Annotating Materials Science Text: A Semi-Automated Approach for Crafting Outputs with Gemini Pro

Hasan M Sayeed,Trupti Mohanty,Taylor Sparks
DOI: https://doi.org/10.26434/chemrxiv-2024-173dp
2024-02-28
Abstract:Recent advancements in large language models (LLMs) have paved the way for automated information extraction in the materials science domain. However, fine-tuning these models, crucial for effective machine learning pipelines in materials science, is hindered by a lack of pre-annotated data. Manual annotation, a laborious process, exacerbates the challenge. To address this, we introduce a tailored semi-automated annotation process, using Google's Gemini Pro language model. Our approach focuses on two key tasks: extracting information in structured JSON format and generating abstractive summaries from materials science texts. The collaborative process, a symbiotic effort between human annotators and the LLM, driven by structured prompts and user-guided examples, enhances the annotation quality and augments the LLM's capacity to comprehend materials science intricacies. Importantly, it streamlines human annotation efforts by leveraging the LLM's proficient starting point.
Chemistry
What problem does this paper attempt to address?
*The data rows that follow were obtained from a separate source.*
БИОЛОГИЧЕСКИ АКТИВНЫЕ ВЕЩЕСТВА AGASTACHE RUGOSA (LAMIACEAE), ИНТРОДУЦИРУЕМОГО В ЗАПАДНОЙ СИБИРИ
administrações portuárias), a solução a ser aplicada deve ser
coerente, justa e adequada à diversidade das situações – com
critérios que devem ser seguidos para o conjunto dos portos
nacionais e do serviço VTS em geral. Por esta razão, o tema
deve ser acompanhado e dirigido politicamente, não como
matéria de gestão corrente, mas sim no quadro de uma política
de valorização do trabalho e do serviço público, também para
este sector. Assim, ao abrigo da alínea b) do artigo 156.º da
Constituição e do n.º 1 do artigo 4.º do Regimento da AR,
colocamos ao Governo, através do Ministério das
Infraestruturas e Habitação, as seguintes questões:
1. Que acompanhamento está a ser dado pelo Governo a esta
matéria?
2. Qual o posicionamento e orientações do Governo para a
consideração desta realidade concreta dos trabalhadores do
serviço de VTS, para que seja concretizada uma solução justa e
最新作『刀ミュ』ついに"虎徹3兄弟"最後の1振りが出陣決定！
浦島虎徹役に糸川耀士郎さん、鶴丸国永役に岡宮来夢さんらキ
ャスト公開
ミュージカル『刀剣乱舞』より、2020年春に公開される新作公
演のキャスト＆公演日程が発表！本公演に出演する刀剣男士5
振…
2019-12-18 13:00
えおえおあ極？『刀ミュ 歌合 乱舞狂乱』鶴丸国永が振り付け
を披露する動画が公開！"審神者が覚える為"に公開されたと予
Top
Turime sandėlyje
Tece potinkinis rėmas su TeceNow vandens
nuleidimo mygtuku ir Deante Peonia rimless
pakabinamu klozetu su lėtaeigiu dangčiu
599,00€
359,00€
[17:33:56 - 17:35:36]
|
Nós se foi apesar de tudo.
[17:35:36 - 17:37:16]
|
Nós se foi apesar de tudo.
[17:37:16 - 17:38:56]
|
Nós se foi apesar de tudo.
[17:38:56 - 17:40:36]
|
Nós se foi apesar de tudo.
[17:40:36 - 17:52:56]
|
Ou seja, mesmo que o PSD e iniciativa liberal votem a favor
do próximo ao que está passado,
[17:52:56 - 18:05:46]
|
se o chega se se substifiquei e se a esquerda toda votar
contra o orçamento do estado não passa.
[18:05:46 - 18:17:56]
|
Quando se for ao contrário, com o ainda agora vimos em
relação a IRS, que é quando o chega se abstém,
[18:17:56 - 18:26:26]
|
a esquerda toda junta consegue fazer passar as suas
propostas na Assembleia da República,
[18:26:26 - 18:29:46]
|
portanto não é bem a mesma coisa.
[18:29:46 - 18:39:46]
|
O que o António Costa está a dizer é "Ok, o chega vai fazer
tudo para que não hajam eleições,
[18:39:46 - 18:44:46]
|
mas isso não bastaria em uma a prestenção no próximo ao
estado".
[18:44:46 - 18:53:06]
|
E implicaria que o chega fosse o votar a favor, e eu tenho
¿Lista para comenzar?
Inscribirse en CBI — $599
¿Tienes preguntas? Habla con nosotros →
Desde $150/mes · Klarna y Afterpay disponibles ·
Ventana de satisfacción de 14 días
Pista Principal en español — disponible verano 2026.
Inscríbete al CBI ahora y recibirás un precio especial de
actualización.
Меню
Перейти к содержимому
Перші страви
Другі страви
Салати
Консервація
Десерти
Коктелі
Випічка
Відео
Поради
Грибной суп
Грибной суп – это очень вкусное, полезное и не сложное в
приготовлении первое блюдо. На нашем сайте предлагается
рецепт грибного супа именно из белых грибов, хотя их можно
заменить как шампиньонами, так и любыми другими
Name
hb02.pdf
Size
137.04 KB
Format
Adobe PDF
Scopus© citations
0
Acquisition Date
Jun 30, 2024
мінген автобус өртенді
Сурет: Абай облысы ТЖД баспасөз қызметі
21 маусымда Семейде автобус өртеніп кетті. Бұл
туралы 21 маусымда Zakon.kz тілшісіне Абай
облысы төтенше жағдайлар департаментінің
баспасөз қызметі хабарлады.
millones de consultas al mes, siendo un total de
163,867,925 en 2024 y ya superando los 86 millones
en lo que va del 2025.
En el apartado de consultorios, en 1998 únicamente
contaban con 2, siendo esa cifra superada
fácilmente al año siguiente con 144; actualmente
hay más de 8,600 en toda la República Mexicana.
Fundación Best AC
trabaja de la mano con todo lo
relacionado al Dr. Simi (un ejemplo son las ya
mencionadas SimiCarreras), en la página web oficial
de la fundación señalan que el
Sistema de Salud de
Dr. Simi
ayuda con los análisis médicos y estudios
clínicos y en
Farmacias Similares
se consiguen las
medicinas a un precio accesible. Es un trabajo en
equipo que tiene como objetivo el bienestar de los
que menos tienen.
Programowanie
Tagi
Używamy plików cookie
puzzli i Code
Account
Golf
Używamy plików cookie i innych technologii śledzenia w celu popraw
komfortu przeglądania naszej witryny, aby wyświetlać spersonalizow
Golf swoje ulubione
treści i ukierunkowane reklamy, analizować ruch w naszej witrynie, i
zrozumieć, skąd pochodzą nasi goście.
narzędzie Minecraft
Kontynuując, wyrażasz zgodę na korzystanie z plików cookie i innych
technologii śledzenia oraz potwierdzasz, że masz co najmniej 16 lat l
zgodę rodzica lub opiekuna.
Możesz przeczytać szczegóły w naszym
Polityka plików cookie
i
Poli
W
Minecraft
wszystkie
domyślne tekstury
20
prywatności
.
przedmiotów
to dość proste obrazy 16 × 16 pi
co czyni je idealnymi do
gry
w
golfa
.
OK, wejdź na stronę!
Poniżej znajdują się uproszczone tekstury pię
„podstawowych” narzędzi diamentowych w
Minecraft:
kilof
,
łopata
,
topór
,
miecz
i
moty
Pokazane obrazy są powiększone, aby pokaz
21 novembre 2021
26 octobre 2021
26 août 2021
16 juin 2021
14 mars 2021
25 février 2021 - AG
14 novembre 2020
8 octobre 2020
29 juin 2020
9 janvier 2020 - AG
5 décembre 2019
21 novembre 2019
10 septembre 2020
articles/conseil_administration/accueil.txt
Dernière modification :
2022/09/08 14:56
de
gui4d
This paper addresses the automation challenges in information extraction in the field of materials science. Despite the progress made by large language models (LLMs) in automated information extraction, the lack of pre-annotated data hinders the effective application of these models. The manual annotation process is time-consuming and labor-intensive, becoming a bottleneck. The paper proposes a semi-automated annotation method that utilizes Google's Gemini Pro language model to improve the quality of annotations and enhance the LLM's understanding of the complexity of materials science through structured prompts and user-guided examples. This approach involves extracting structured JSON-format information and generating summaries from materials science texts, thereby speeding up data extraction, reducing human annotation work, and supporting the construction of materials science databases. The paper also discusses the challenges of evaluation methods and demonstrates the potential of this method in improving efficiency and accuracy.